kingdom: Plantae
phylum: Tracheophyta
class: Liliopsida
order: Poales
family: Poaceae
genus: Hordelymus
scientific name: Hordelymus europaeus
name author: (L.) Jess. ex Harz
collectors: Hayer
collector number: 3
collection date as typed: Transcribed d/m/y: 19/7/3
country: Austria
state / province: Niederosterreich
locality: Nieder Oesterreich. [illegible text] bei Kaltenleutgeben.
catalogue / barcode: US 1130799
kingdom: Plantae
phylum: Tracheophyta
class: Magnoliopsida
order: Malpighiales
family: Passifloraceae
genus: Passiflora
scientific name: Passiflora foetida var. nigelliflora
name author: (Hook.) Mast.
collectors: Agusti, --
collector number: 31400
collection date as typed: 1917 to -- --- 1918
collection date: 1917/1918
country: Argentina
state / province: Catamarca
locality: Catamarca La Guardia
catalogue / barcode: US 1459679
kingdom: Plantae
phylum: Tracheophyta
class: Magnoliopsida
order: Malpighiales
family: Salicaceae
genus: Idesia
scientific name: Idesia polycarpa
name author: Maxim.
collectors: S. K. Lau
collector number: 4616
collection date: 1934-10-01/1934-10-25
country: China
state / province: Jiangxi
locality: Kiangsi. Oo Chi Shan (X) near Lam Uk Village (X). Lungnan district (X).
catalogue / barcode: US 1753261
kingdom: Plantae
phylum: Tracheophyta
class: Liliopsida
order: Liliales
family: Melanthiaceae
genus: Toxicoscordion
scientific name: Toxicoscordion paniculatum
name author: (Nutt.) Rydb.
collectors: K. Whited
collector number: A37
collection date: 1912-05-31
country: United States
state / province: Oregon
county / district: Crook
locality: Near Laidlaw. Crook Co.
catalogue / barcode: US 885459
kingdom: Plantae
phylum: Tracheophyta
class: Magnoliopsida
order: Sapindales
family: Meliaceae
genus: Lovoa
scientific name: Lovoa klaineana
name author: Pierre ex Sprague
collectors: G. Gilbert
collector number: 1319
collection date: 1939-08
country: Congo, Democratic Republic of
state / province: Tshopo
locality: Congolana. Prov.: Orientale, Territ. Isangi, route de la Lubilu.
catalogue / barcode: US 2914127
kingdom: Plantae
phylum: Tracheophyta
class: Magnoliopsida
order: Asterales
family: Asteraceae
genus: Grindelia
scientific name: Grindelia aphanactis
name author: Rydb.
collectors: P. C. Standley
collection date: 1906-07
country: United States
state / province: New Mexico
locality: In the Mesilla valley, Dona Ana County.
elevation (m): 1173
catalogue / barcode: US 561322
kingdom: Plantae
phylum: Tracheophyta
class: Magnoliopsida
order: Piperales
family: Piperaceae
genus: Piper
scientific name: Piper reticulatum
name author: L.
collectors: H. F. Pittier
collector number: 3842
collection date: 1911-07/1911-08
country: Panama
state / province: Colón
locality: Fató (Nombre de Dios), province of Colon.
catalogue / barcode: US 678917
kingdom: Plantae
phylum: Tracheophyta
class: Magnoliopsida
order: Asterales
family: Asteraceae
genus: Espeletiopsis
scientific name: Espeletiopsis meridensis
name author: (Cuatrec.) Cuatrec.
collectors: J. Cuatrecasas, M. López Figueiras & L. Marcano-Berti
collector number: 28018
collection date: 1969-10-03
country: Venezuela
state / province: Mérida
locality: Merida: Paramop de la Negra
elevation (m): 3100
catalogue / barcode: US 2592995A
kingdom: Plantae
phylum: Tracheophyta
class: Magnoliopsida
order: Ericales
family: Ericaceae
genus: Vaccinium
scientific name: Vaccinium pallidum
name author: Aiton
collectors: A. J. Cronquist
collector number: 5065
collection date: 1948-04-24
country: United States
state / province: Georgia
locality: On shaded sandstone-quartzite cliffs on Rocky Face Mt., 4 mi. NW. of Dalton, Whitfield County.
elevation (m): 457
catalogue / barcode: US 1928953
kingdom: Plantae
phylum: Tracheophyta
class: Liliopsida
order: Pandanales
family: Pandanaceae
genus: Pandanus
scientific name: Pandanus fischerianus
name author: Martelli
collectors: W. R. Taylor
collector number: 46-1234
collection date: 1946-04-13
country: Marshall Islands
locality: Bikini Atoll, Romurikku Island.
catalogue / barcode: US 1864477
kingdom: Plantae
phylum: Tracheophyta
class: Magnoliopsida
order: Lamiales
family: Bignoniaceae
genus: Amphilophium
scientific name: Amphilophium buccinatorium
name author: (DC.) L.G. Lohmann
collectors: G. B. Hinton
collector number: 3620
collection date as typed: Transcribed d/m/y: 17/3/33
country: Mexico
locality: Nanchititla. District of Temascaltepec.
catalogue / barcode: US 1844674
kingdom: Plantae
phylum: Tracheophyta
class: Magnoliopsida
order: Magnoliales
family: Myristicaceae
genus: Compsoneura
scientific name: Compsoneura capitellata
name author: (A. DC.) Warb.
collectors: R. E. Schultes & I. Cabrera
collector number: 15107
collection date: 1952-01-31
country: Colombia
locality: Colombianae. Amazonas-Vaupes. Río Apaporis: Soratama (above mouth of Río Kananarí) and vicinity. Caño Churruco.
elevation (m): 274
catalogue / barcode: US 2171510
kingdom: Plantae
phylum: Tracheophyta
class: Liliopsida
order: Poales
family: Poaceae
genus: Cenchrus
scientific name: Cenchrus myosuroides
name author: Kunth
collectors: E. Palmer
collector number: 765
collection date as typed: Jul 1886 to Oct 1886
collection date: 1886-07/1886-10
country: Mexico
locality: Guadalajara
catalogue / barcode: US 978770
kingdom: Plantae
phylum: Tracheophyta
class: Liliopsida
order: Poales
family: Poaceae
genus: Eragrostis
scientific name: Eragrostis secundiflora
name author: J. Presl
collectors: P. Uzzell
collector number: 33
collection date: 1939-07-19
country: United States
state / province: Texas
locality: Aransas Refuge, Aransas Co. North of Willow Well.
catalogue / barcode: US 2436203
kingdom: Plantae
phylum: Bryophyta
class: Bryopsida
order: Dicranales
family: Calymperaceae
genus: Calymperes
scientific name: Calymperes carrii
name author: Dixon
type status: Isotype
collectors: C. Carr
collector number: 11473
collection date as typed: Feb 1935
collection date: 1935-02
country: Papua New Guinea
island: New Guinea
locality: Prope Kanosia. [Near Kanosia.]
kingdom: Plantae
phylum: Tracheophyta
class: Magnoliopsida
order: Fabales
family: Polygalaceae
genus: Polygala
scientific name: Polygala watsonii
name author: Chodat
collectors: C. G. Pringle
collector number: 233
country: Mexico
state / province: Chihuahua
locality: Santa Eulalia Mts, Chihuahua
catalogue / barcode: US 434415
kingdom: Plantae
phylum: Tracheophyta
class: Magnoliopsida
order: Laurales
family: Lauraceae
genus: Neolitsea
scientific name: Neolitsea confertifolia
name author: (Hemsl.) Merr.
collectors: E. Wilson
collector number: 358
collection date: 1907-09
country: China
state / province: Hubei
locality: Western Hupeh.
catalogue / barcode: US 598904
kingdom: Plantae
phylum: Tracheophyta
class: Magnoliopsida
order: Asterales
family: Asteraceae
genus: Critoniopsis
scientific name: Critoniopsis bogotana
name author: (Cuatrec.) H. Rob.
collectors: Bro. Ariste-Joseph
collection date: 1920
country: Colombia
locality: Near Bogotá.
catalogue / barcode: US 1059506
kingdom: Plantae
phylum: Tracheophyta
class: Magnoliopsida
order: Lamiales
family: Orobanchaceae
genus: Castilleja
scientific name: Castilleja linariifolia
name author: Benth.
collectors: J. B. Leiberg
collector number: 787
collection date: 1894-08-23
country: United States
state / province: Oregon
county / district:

----------

Exercise: Rewrite the whole listing above as a numbered list, leaving out any blank lines.

Finished task:
1. kingdom: Plantae
2. phylum: Tracheophyta
3. class: Liliopsida
4. order: Poales
5. family: Poaceae
6. genus: Hordelymus
7. scientific name: Hordelymus europaeus
8. name author: (L.) Jess. ex Harz
9. collectors: Hayer
10. collector number: 3
11. collection date as typed: Transcribed d/m/y: 19/7/3
12. country: Austria
13. state / province: Niederosterreich
14. locality: Nieder Oesterreich. [illegible text] bei Kaltenleutgeben.
15. catalogue / barcode: US 1130799
16. kingdom: Plantae
17. phylum: Tracheophyta
18. class: Magnoliopsida
19. order: Malpighiales
20. family: Passifloraceae
21. genus: Passiflora
22. scientific name: Passiflora foetida var. nigelliflora
23. name author: (Hook.) Mast.
24. collectors: Agusti, --
25. collector number: 31400
26. collection date as typed: 1917 to -- --- 1918
27. collection date: 1917/1918
28. country: Argentina
29. state / province: Catamarca
30. locality: Catamarca La Guardia
31. catalogue / barcode: US 1459679
32. kingdom: Plantae
33. phylum: Tracheophyta
34. class: Magnoliopsida
35. order: Malpighiales
36. family: Salicaceae
37. genus: Idesia
38. scientific name: Idesia polycarpa
39. name author: Maxim.
40. collectors: S. K. Lau
41. collector number: 4616
42. collection date: 1934-10-01/1934-10-25
43. country: China
44. state / province: Jiangxi
45. locality: Kiangsi. Oo Chi Shan (X) near Lam Uk Village (X). Lungnan district (X).
46. catalogue / barcode: US 1753261
47. kingdom: Plantae
48. phylum: Tracheophyta
49. class: Liliopsida
50. order: Liliales
51. family: Melanthiaceae
52. genus: Toxicoscordion
53. scientific name: Toxicoscordion paniculatum
54. name author: (Nutt.) Rydb.
55. collectors: K. Whited
56. collector number: A37
57. collection date: 1912-05-31
58. country: United States
59. state / province: Oregon
60. county / district: Crook
61. locality: Near Laidlaw. Crook Co.
62. catalogue / barcode: US 885459
63. kingdom: Plantae
64. phylum: Tracheophyta
65. class: Magnoliopsida
66. order: Sapindales
67. family: Meliaceae
68. genus: Lovoa
69. scientific name: Lovoa klaineana
70. name author: Pierre ex Sprague
71. collectors: G. Gilbert
72. collector number: 1319
73. collection date: 1939-08
74. country: Congo, Democratic Republic of
75. state / province: Tshopo
76. locality: Congolana. Prov.: Orientale, Territ. Isangi, route de la Lubilu.
77. catalogue / barcode: US 2914127
78. kingdom: Plantae
79. phylum: Tracheophyta
80. class: Magnoliopsida
81. order: Asterales
82. family: Asteraceae
83. genus: Grindelia
84. scientific name: Grindelia aphanactis
85. name author: Rydb.
86. collectors: P. C. Standley
87. collection date: 1906-07
88. country: United States
89. state / province: New Mexico
90. locality: In the Mesilla valley, Dona Ana County.
91. elevation (m): 1173
92. catalogue / barcode: US 561322
93. kingdom: Plantae
94. phylum: Tracheophyta
95. class: Magnoliopsida
96. order: Piperales
97. family: Piperaceae
98. genus: Piper
99. scientific name: Piper reticulatum
100. name author: L.
101. collectors: H. F. Pittier
102. collector number: 3842
103. collection date: 1911-07/1911-08
104. country: Panama
105. state / province: Colón
106. locality: Fató (Nombre de Dios), province of Colon.
107. catalogue / barcode: US 678917
108. kingdom: Plantae
109. phylum: Tracheophyta
110. class: Magnoliopsida
111. order: Asterales
112. family: Asteraceae
113. genus: Espeletiopsis
114. scientific name: Espeletiopsis meridensis
115. name author: (Cuatrec.) Cuatrec.
116. collectors: J. Cuatrecasas, M. López Figueiras & L. Marcano-Berti
117. collector number: 28018
118. collection date: 1969-10-03
119. country: Venezuela
120. state / province: Mérida
121. locality: Merida: Paramop de la Negra
122. elevation (m): 3100
123. catalogue / barcode: US 2592995A
124. kingdom: Plantae
125. phylum: Tracheophyta
126. class: Magnoliopsida
127. order: Ericales
128. family: Ericaceae
129. genus: Vaccinium
130. scientific name: Vaccinium pallidum
131. name author: Aiton
132. collectors: A. J. Cronquist
133. collector number: 5065
134. collection date: 1948-04-24
135. country: United States
136. state / province: Georgia
137. locality: On shaded sandstone-quartzite cliffs on Rocky Face Mt., 4 mi. NW. of Dalton, Whitfield County.
138. elevation (m): 457
139. catalogue / barcode: US 1928953
140. kingdom: Plantae
141. phylum: Tracheophyta
142. class: Liliopsida
143. order: Pandanales
144. family: Pandanaceae
145. genus: Pandanus
146. scientific name: Pandanus fischerianus
147. name author: Martelli
148. collectors: W. R. Taylor
149. collector number: 46-1234
150. collection date: 1946-04-13
151. country: Marshall Islands
152. locality: Bikini Atoll, Romurikku Island.
153. catalogue / barcode: US 1864477
154. kingdom: Plantae
155. phylum: Tracheophyta
156. class: Magnoliopsida
157. order: Lamiales
158. family: Bignoniaceae
159. genus: Amphilophium
160. scientific name: Amphilophium buccinatorium
161. name author: (DC.) L.G. Lohmann
162. collectors: G. B. Hinton
163. collector number: 3620
164. collection date as typed: Transcribed d/m/y: 17/3/33
165. country: Mexico
166. locality: Nanchititla. District of Temascaltepec.
167. catalogue / barcode: US 1844674
168. kingdom: Plantae
169. phylum: Tracheophyta
170. class: Magnoliopsida
171. order: Magnoliales
172. family: Myristicaceae
173. genus: Compsoneura
174. scientific name: Compsoneura capitellata
175. name author: (A. DC.) Warb.
176. collectors: R. E. Schultes & I. Cabrera
177. collector number: 15107
178. collection date: 1952-01-31
179. country: Colombia
180. locality: Colombianae. Amazonas-Vaupes. Río Apaporis: Soratama (above mouth of Río Kananarí) and vicinity. Caño Churruco.
181. elevation (m): 274
182. catalogue / barcode: US 2171510
183. kingdom: Plantae
184. phylum: Tracheophyta
185. class: Liliopsida
186. order: Poales
187. family: Poaceae
188. genus: Cenchrus
189. scientific name: Cenchrus myosuroides
190. name author: Kunth
191. collectors: E. Palmer
192. collector number: 765
193. collection date as typed: Jul 1886 to Oct 1886
194. collection date: 1886-07/1886-10
195. country: Mexico
196. locality: Guadalajara
197. catalogue / barcode: US 978770
198. kingdom: Plantae
199. phylum: Tracheophyta
200. class: Liliopsida
201. order: Poales
202. family: Poaceae
203. genus: Eragrostis
204. scientific name: Eragrostis secundiflora
205. name author: J. Presl
206. collectors: P. Uzzell
207. collector number: 33
208. collection date: 1939-07-19
209. country: United States
210. state / province: Texas
211. locality: Aransas Refuge, Aransas Co. North of Willow Well.
212. catalogue / barcode: US 2436203
213. kingdom: Plantae
214. phylum: Bryophyta
215. class: Bryopsida
216. order: Dicranales
217. family: Calymperaceae
218. genus: Calymperes
219. scientific name: Calymperes carrii
220. name author: Dixon
221. type status: Isotype
222. collectors: C. Carr
223. collector number: 11473
224. collection date as typed: Feb 1935
225. collection date: 1935-02
226. country: Papua New Guinea
227. island: New Guinea
228. locality: Prope Kanosia. [Near Kanosia.]
229. kingdom: Plantae
230. phylum: Tracheophyta
231. class: Magnoliopsida
232. order: Fabales
233. family: Polygalaceae
234. genus: Polygala
235. scientific name: Polygala watsonii
236. name author: Chodat
237. collectors: C. G. Pringle
238. collector number: 233
239. country: Mexico
240. state / province: Chihuahua
241. locality: Santa Eulalia Mts, Chihuahua
242. catalogue / barcode: US 434415
243. kingdom: Plantae
244. phylum: Tracheophyta
245. class: Magnoliopsida
246. order: Laurales
247. family: Lauraceae
248. genus: Neolitsea
249. scientific name: Neolitsea confertifolia
250. name author: (Hemsl.) Merr.
251. collectors: E. Wilson
252. collector number: 358
253. collection date: 1907-09
254. country: China
255. state / province: Hubei
256. locality: Western Hupeh.
257. catalogue / barcode: US 598904
258. kingdom: Plantae
259. phylum: Tracheophyta
260. class: Magnoliopsida
261. order: Asterales
262. family: Asteraceae
263. genus: Critoniopsis
264. scientific name: Critoniopsis bogotana
265. name author: (Cuatrec.) H. Rob.
266. collectors: Bro. Ariste-Joseph
267. collection date: 1920
268. country: Colombia
269. locality: Near Bogotá.
270. catalogue / barcode: US 1059506
271. kingdom: Plantae
272. phylum: Tracheophyta
273. class: Magnoliopsida
274. order: Lamiales
275. family: Orobanchaceae
276. genus: Castilleja
277. scientific name: Castilleja linariifolia
278. name author: Benth.
279. collectors: J. B. Leiberg
280. collector number: 787
281. collection date: 1894-08-23
282. country: United States
283. state / province: Oregon
284. county / district:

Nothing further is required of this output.